Start of SELECTED EXCERPT
Indeed, as recently as 2015, in a report to the United Nations, the government said that the LGBT issue is a sensitive one especially given Singapore’s multi-religious society where, it says, segments “continue to hold strong views against homosexuality for various reasons, including religious convictions and moral values”.

Its approach, it explained, is to seek to “accommodate the sensitivities of different communities so that there is room for all to exist harmoniously together”.

The government also said it did not “proactively enforce” s377a, and that “all citizens, regardless of their sexual orientation, are free to lead their lives and pursue their activities in their private space without fear or violence or personal insecurity.”

But would PM Lee change his mind about the law if any of his children or grandchildren was gay?

Here, it is interesting to compare PM Lee’s answer with that given by his late father, Singapore’s founding Prime Minister, Lee Kuan Yew, when the latter was asked the same question for his book, Hard Truth To Keep Singapore Going, in 2011.

PM Lee’s reply to Mr Sackur’s question veered, somehow inexplicably, towards the question of gay marriage, instead of whether he would change the law on gay sex.

“I think that it’s a law which is there,” PM Lee said.
End of SELECTED EXCERPT
-- AIM OF THE EXERCISE --
Check each numbered statement against the excerpt on Singapore's s377a law, answering yes or no and quoting the words from the excerpt that decide it. 1. The government told the United Nations that it proactively enforces s377a. 2. Lee Kuan Yew was asked the same question for a book in 2011. 3. PM Lee's reply turned to gay marriage instead of the law on gay sex.
Start of RECORDS SUPPLIED
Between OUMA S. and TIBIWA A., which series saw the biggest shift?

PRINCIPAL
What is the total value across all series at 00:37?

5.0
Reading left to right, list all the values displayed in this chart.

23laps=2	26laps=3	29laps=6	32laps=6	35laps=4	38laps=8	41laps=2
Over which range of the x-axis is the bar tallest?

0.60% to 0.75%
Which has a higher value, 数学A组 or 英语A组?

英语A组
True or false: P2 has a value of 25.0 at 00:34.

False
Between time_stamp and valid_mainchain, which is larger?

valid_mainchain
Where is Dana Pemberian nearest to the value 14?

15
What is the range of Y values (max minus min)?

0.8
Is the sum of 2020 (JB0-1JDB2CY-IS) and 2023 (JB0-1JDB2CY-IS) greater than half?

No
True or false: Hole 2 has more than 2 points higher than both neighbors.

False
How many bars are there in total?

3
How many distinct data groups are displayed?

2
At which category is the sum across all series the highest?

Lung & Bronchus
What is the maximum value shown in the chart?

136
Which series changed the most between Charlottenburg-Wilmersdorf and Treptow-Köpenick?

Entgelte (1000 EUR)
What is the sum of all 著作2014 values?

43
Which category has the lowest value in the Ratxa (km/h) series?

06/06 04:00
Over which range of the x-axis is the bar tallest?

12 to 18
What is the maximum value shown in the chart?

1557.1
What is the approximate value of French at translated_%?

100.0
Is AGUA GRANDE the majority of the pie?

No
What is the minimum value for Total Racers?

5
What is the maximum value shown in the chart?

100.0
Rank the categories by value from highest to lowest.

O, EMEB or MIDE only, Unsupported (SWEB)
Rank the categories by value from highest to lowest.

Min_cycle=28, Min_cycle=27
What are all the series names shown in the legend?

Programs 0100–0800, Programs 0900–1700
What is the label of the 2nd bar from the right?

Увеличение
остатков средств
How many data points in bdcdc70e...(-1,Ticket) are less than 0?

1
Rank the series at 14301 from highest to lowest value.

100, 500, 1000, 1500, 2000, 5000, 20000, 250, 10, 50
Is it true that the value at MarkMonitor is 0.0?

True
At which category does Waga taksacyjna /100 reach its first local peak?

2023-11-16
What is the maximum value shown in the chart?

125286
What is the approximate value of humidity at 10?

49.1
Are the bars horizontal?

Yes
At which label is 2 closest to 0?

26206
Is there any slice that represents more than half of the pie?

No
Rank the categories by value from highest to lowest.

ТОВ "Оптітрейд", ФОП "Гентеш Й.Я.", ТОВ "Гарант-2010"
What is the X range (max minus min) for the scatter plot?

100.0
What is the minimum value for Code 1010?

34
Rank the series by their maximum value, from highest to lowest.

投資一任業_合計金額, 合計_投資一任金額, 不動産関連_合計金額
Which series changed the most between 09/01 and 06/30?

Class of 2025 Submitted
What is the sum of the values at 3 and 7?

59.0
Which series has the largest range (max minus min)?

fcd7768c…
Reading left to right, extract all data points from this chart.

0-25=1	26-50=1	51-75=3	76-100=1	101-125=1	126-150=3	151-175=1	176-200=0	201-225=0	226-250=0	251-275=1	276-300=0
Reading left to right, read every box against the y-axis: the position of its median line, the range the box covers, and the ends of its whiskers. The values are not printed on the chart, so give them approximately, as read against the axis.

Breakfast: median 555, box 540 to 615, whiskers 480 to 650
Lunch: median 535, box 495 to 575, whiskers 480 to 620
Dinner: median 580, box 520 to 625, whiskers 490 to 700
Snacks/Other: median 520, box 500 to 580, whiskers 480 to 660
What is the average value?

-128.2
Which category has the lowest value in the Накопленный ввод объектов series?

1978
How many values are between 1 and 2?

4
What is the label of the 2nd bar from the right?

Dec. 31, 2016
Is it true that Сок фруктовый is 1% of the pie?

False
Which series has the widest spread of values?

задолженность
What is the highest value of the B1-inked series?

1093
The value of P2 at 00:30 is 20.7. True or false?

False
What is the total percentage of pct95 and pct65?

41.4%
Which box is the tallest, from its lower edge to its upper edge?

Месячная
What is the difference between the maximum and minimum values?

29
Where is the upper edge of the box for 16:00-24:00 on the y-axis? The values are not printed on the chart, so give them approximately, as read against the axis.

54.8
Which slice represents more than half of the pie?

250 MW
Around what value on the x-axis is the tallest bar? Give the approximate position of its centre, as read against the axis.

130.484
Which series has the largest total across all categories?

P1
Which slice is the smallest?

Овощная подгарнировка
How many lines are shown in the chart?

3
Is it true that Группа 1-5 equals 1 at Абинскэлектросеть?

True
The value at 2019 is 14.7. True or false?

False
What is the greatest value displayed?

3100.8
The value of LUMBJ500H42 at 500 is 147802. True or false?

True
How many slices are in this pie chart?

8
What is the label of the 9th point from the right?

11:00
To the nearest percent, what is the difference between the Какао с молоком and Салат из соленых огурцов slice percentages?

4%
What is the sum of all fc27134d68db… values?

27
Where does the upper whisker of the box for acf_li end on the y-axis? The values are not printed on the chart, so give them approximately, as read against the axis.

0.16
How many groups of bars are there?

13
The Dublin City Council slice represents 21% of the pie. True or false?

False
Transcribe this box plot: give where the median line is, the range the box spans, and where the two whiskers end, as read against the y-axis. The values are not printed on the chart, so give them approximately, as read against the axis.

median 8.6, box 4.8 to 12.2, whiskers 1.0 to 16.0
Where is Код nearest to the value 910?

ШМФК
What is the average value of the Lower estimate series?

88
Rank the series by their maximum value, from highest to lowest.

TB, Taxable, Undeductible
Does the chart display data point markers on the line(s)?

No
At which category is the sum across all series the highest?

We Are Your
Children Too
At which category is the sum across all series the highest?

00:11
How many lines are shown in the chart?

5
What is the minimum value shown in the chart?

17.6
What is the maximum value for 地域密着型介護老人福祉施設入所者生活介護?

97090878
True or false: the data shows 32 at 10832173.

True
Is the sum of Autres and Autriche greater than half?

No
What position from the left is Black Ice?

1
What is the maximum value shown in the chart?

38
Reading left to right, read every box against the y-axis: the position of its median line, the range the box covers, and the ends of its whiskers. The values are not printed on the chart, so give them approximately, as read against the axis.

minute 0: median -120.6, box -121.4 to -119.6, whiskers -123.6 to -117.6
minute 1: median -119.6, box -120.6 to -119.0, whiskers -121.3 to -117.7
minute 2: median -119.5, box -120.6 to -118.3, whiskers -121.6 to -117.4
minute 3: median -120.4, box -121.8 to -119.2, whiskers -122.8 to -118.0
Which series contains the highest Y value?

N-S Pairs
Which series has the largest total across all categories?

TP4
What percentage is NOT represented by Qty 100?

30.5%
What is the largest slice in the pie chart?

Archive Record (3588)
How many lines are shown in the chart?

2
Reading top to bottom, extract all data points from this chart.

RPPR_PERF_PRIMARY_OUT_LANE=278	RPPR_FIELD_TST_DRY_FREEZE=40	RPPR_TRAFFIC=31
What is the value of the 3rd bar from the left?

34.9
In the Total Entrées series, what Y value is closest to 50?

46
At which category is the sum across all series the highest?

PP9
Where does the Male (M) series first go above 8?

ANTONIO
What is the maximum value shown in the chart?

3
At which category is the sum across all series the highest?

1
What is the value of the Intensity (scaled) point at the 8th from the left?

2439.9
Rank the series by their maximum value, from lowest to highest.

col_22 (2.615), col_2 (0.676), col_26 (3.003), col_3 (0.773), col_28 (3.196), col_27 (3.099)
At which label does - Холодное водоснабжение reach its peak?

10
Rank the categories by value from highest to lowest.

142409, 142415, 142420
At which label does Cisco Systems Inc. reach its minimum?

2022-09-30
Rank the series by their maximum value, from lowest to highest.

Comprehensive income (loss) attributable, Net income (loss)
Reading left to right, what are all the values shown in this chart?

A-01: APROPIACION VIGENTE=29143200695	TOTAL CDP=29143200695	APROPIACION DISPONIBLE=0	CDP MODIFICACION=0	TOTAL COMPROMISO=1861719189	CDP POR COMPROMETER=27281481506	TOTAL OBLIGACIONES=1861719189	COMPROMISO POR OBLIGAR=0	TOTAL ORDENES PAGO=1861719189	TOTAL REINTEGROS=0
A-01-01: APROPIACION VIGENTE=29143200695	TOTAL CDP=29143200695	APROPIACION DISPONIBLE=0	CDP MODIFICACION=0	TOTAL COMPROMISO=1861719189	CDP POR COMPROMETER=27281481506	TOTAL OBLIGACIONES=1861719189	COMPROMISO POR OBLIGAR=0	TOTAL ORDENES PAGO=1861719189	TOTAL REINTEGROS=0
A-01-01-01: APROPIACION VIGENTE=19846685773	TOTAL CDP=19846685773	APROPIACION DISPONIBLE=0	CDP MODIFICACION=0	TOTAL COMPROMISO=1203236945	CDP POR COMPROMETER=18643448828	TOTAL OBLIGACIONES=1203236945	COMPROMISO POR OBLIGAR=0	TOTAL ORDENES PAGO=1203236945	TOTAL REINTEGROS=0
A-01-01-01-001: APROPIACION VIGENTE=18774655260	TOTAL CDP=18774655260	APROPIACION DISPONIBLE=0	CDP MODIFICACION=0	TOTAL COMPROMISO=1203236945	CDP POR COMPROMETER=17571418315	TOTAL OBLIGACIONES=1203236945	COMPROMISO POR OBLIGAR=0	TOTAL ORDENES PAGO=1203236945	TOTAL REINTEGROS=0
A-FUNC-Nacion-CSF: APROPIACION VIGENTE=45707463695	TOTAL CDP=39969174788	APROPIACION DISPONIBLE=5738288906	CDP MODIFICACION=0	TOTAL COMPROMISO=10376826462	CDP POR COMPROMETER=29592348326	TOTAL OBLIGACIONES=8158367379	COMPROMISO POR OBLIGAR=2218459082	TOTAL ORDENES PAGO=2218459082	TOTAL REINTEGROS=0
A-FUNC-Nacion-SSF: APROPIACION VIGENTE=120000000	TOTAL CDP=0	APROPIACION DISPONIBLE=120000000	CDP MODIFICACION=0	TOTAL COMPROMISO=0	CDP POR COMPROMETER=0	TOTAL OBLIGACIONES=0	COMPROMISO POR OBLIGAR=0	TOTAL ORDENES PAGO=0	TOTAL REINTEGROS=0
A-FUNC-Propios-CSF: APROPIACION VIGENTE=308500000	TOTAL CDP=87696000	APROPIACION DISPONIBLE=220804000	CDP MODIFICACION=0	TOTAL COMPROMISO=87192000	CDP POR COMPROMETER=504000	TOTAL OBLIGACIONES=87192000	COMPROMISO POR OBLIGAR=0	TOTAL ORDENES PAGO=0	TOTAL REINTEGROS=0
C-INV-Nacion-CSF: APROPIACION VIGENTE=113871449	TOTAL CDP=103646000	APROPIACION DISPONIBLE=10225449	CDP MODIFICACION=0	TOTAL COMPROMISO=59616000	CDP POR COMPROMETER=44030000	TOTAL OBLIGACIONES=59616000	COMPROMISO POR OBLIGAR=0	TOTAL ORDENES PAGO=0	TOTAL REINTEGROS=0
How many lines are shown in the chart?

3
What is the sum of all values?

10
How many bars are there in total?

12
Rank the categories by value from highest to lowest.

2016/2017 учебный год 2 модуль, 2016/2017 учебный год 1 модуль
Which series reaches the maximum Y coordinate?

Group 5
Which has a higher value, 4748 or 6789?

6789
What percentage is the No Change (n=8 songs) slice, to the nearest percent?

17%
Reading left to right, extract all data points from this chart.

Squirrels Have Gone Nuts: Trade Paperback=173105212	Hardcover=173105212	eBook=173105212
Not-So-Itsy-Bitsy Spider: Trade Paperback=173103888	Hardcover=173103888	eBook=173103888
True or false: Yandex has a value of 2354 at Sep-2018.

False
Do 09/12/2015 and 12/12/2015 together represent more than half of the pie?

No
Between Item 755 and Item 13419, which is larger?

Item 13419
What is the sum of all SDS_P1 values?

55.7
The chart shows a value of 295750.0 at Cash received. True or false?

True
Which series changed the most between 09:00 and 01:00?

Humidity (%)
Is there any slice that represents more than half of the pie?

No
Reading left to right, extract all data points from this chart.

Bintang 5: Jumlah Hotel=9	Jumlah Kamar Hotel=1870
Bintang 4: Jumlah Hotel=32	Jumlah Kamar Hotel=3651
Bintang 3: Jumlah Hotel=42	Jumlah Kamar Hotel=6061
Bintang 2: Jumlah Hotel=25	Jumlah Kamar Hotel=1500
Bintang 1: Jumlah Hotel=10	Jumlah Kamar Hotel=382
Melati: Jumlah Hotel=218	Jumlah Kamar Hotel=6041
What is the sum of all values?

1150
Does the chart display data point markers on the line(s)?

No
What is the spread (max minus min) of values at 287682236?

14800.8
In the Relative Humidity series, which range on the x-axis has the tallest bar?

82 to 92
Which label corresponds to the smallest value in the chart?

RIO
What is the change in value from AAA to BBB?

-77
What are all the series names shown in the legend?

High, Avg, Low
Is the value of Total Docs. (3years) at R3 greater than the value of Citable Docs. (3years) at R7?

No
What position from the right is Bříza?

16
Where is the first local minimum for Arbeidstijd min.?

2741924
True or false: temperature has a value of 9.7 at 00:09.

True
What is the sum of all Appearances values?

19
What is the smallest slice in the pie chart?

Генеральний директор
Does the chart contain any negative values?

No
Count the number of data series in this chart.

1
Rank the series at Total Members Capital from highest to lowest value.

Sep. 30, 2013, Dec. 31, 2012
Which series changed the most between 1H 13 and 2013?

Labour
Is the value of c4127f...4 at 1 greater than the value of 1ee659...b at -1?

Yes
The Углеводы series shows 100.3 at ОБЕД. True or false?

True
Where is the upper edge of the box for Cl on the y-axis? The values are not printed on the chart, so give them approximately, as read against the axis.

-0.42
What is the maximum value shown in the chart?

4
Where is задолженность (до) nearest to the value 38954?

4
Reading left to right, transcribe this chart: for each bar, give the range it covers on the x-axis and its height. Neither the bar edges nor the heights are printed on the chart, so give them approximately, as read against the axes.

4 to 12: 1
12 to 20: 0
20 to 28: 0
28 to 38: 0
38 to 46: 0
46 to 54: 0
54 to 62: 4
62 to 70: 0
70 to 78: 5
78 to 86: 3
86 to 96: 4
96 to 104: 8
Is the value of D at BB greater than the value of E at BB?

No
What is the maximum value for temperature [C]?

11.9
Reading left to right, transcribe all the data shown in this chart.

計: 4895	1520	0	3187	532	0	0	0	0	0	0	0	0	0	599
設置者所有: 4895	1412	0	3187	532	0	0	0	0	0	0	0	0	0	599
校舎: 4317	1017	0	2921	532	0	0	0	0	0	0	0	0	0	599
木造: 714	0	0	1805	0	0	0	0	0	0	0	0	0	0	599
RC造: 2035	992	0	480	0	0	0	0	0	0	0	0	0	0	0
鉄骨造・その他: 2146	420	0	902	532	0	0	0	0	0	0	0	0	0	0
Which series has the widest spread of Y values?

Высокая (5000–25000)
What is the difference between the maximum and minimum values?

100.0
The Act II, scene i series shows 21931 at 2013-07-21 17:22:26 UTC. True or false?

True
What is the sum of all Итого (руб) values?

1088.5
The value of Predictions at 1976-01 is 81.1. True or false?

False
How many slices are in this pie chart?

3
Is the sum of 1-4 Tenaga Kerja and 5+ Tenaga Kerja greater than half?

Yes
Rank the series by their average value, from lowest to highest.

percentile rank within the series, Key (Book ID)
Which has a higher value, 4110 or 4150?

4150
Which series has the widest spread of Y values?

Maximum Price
End of RECORDS SUPPLIED
-- EXPECTED OUTPUT --
1. No: "did not “proactively enforce” s377a"
2. Yes: "when the latter was asked the same question for his book, Hard Truth To Keep Singapore Going, in 2011"
3. Yes: "veered, somehow inexplicably, towards the question of gay marriage, instead of whether he would change the law on gay sex"